Which of the two rival Ultra Wideband wireless technologies will the next version of Bluetooth be based on? The question may seem academic, as both offer similar promises: ranges of a few feet, and a data rate of around 100 Mbits/sec--enough to stream DVD-quality video. But it matters a great deal to the companies involved, and more importantly, to anyone thinking of using the technology. Business and consumer products using each of the two incompatible variants will appear over the coming months, and Bluetooth’s endorsement could decide which ends up as VHS and which as Betamax.

Right now, the Intel-led Wi-Media Alliance looks like a likely winner. It held its first successful interoperability tests earlier this month, with products from five different companies working together. The computer industry has also adopted its spec for wireless versions of the USB and Firewire (IEEE 1394) interfaces. At the Alliance’s meeting Thursday in San Francisco, the keynote speaker was Michael W. Foley, executive director of the Bluetooth Special Interest Group (SIG), the association of more than 4,000 vendors that sets the Bluetooth standard.

Foley won’t commit the SIG to a decision yet. “We're talking to both groups,” he says. The other group is the UWB Forum, led by Motorola spin-off Freescale. Though it hasn’t attracted as much vendor support, it's beating Wi-Media to market, with radio chips already shipping to device manufacturers. The IEEE formally disbanded its attempts to unite the two standards last month.

The first UWB products from each group will be replacements for USB extender cables--radio dongles that can connect a PC’s USB port to a peripheral such as a thumb drive or a printer. The long-term aim is to eliminate the ports and dongles altogether, building UWB straight into everything. Consumer electronics are the largest market, but the technology is also aimed at business tools such as PDAs and BlackBerrys, and even PC components like monitors.

Bluetooth is quickly becoming standard on cell phones, which in turn are beginning to replace other business and consumer devices. However, the present spec maxes out at 3 Mbits/sec--fast enough to play MP3 files in real time, but not to transfer large photo albums or PowerPoint presentations in real time. The hope is that by combining the two, Bluetooth will get a speed boost, and UWB will get a larger market share.

About this exercise: Reproduce the part of the Bluetooth article between "Foley won’t commit" and "components like monitors.", inclusive.

Collected data:
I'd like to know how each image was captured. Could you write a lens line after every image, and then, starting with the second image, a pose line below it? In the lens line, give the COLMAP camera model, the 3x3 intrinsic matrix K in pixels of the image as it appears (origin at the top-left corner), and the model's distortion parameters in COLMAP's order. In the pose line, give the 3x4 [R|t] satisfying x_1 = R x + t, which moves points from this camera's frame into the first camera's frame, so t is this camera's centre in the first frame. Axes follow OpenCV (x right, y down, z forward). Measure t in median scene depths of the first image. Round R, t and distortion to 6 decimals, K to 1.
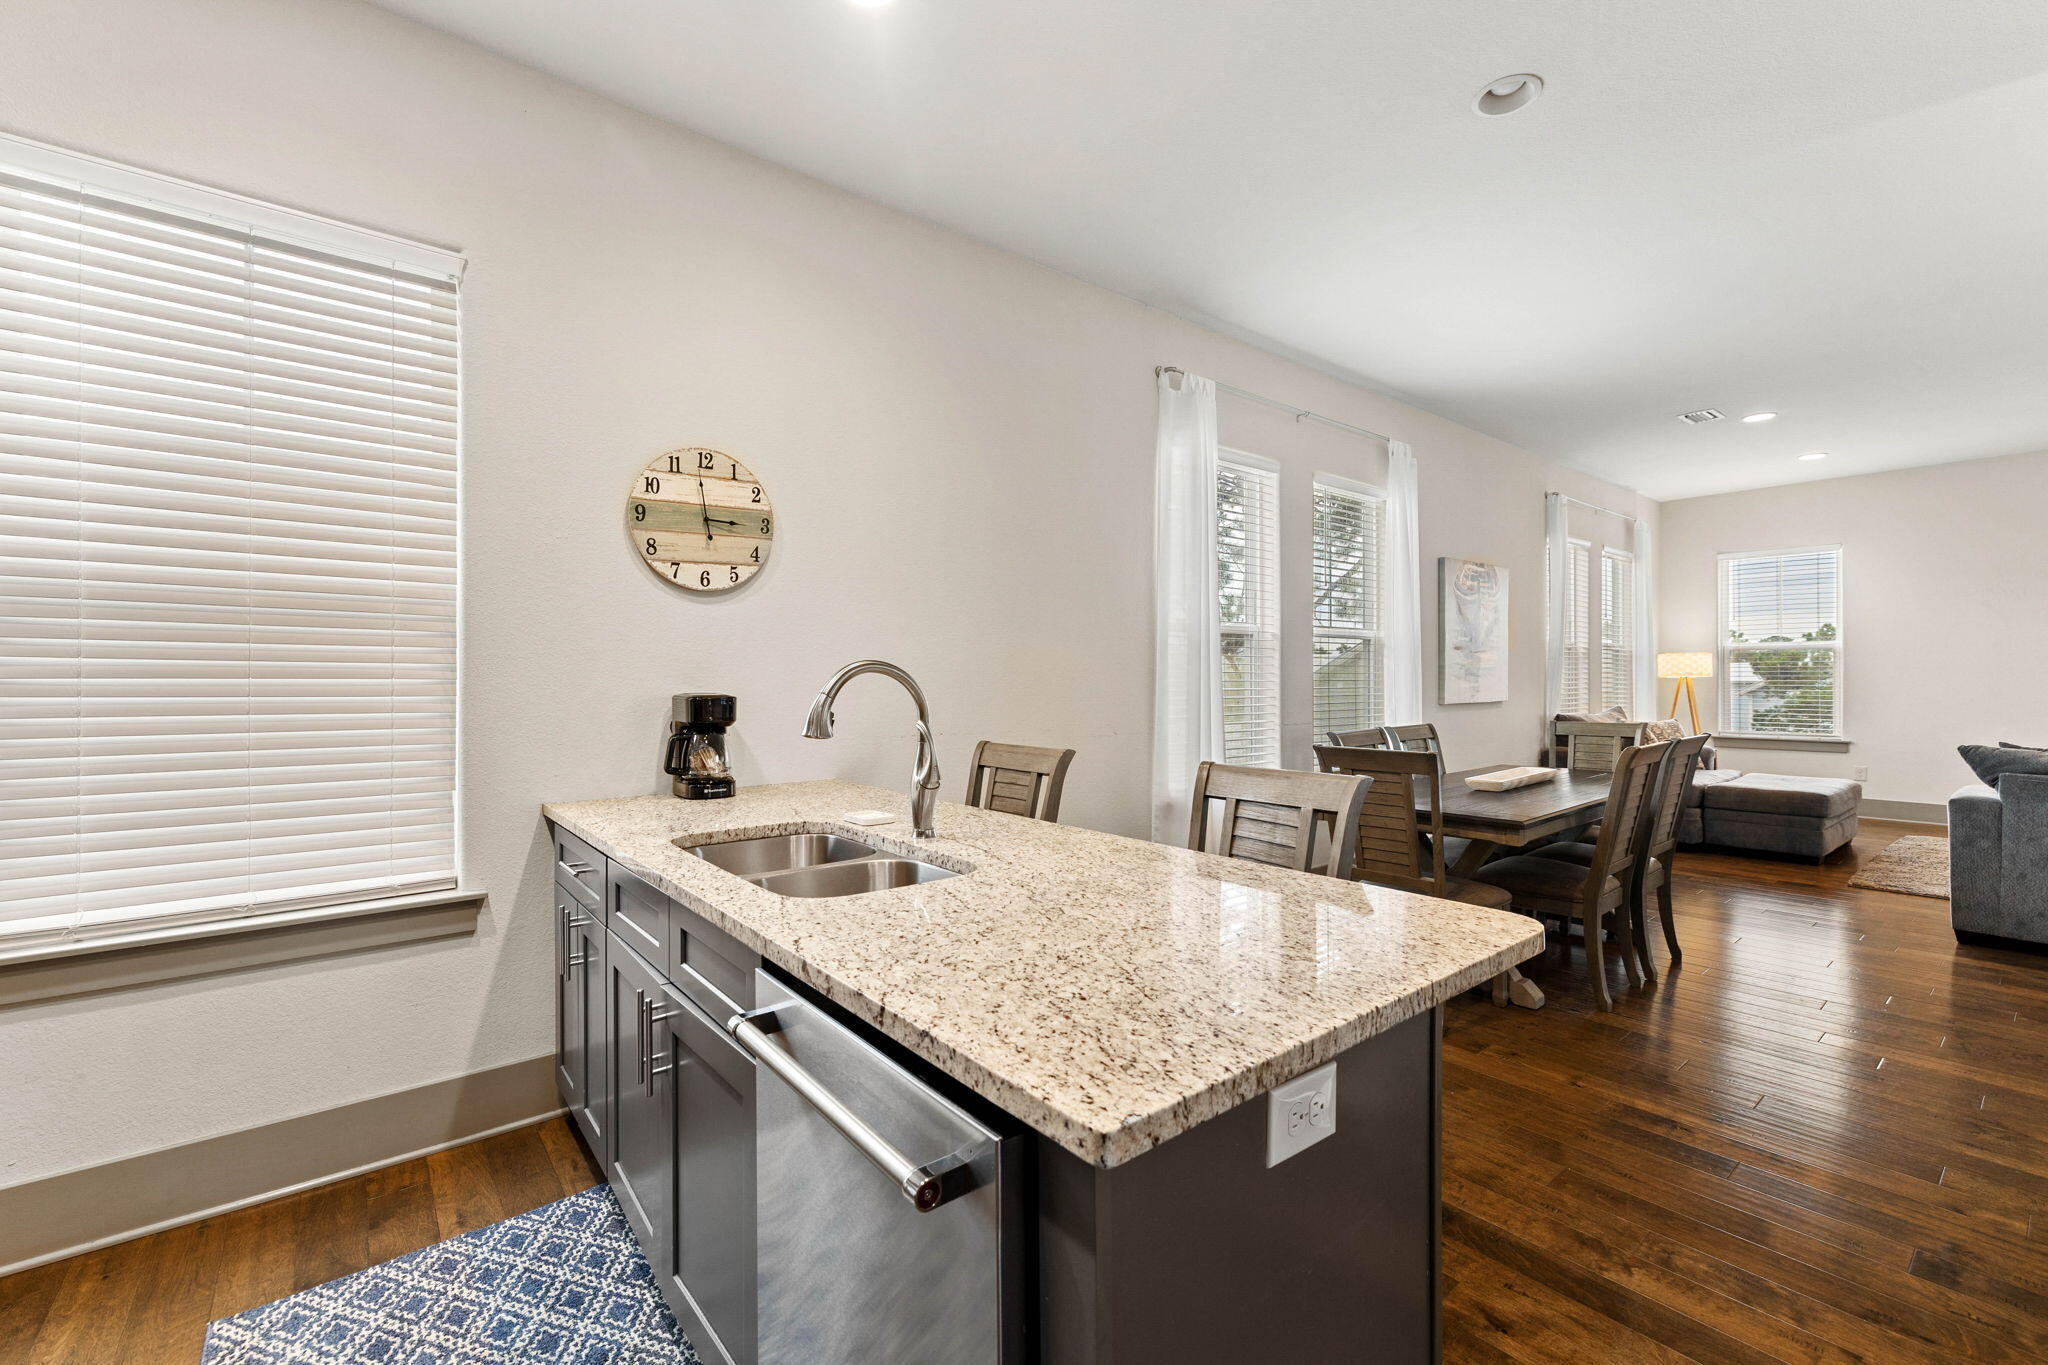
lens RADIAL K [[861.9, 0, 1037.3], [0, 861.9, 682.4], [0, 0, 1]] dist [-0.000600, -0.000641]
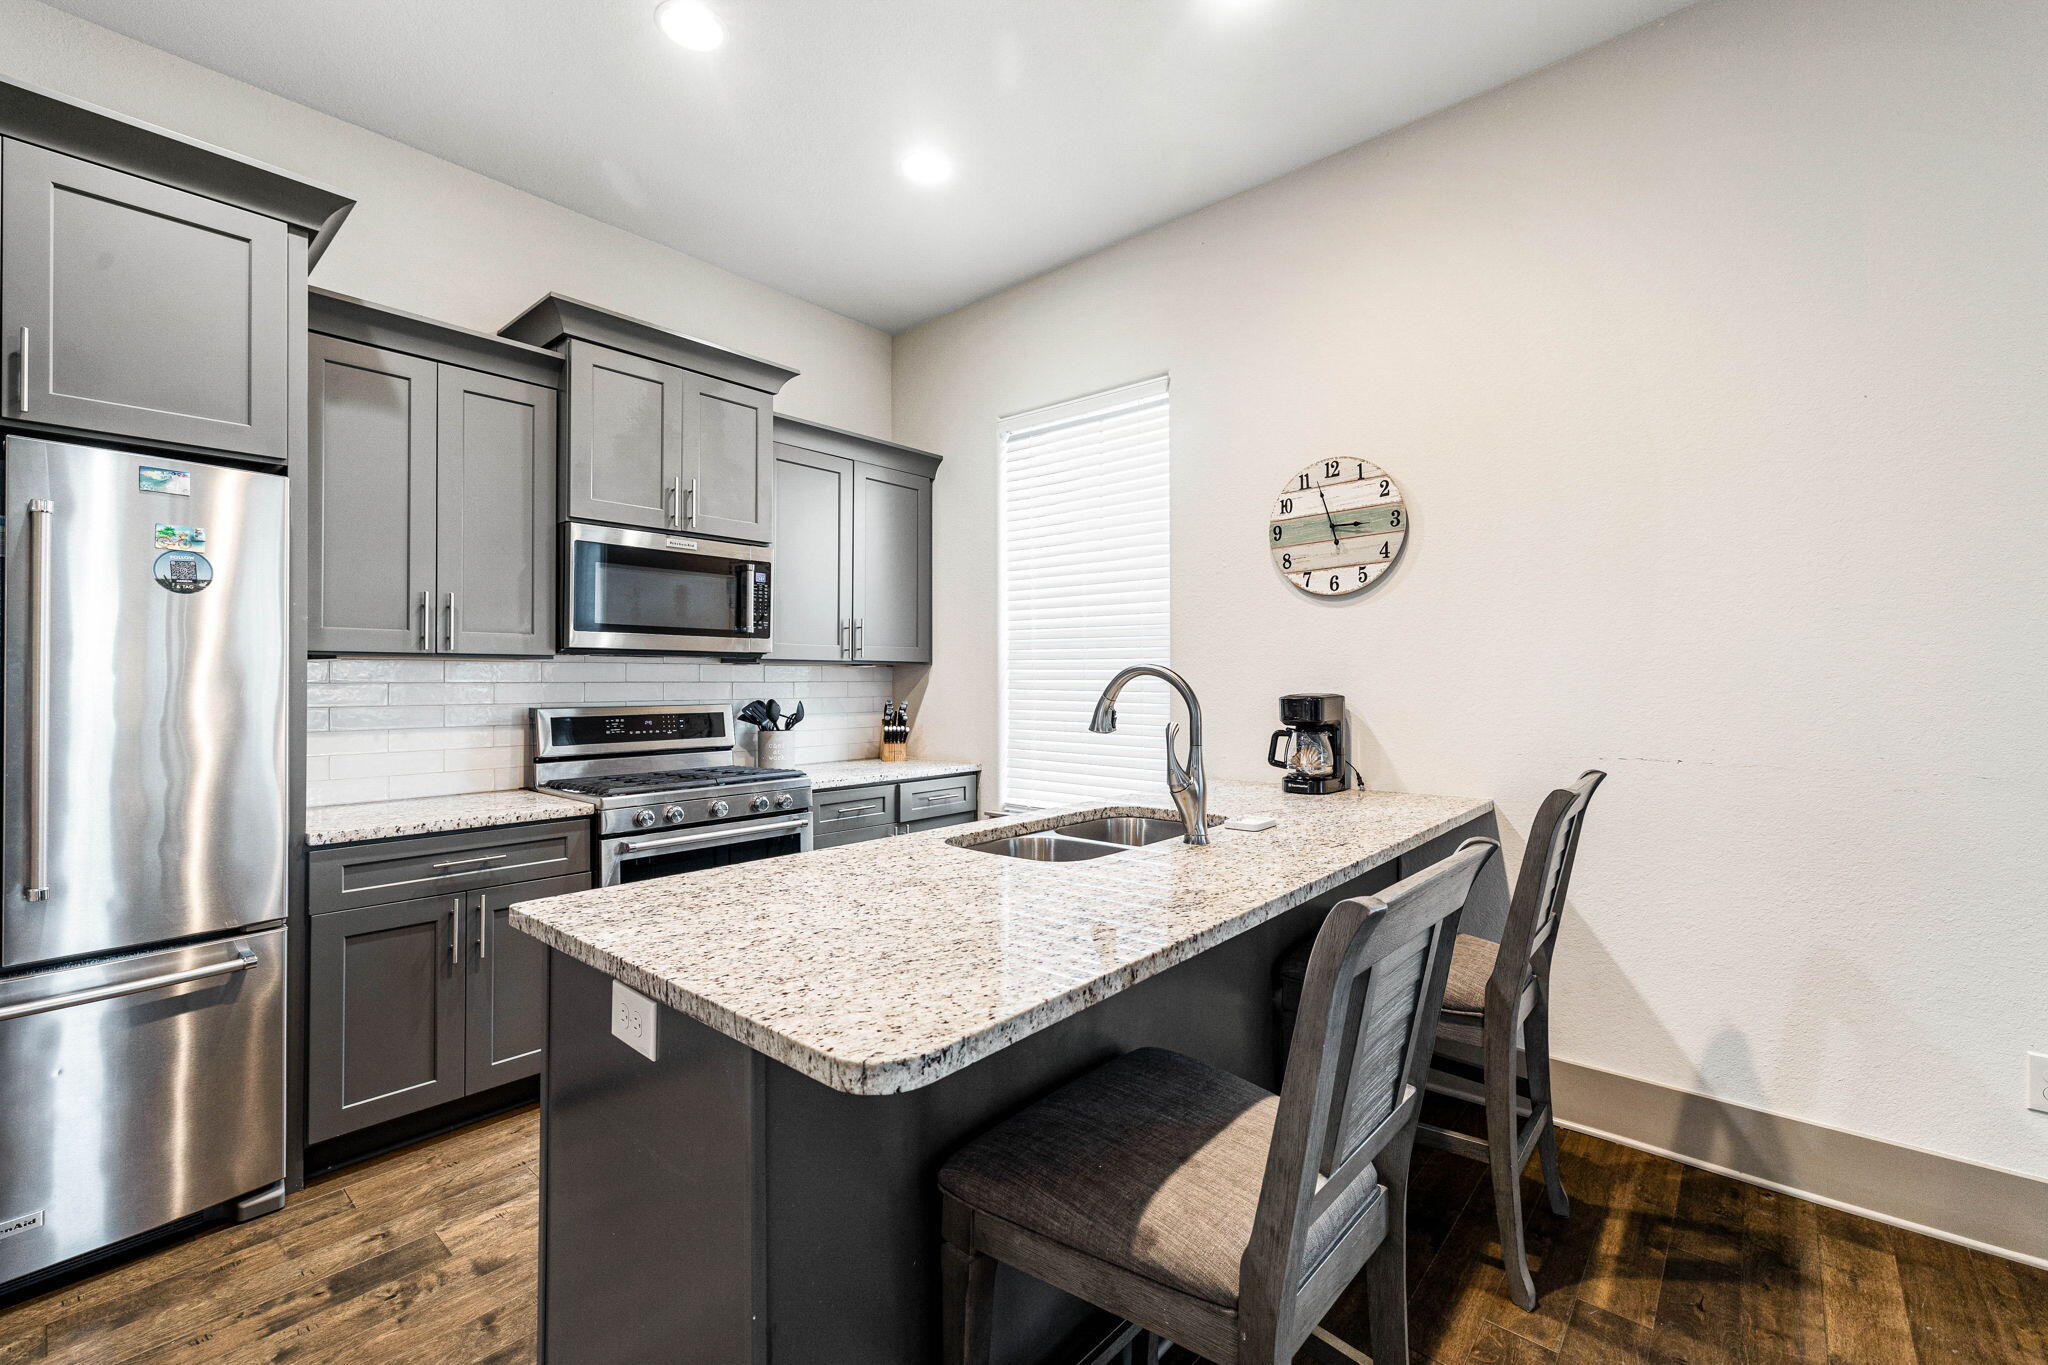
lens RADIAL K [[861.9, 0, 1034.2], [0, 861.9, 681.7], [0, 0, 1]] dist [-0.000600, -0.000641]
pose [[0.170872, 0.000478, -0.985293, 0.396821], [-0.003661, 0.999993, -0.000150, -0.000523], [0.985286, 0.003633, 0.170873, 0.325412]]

Solution below:
Foley won’t commit the SIG to a decision yet. “We're talking to both groups,” he says. The other group is the UWB Forum, led by Motorola spin-off Freescale. Though it hasn’t attracted as much vendor support, it's beating Wi-Media to market, with radio chips already shipping to device manufacturers. The IEEE formally disbanded its attempts to unite the two standards last month.

The first UWB products from each group will be replacements for USB extender cables--radio dongles that can connect a PC’s USB port to a peripheral such as a thumb drive or a printer. The long-term aim is to eliminate the ports and dongles altogether, building UWB straight into everything. Consumer electronics are the largest market, but the technology is also aimed at business tools such as PDAs and BlackBerrys, and even PC components like monitors.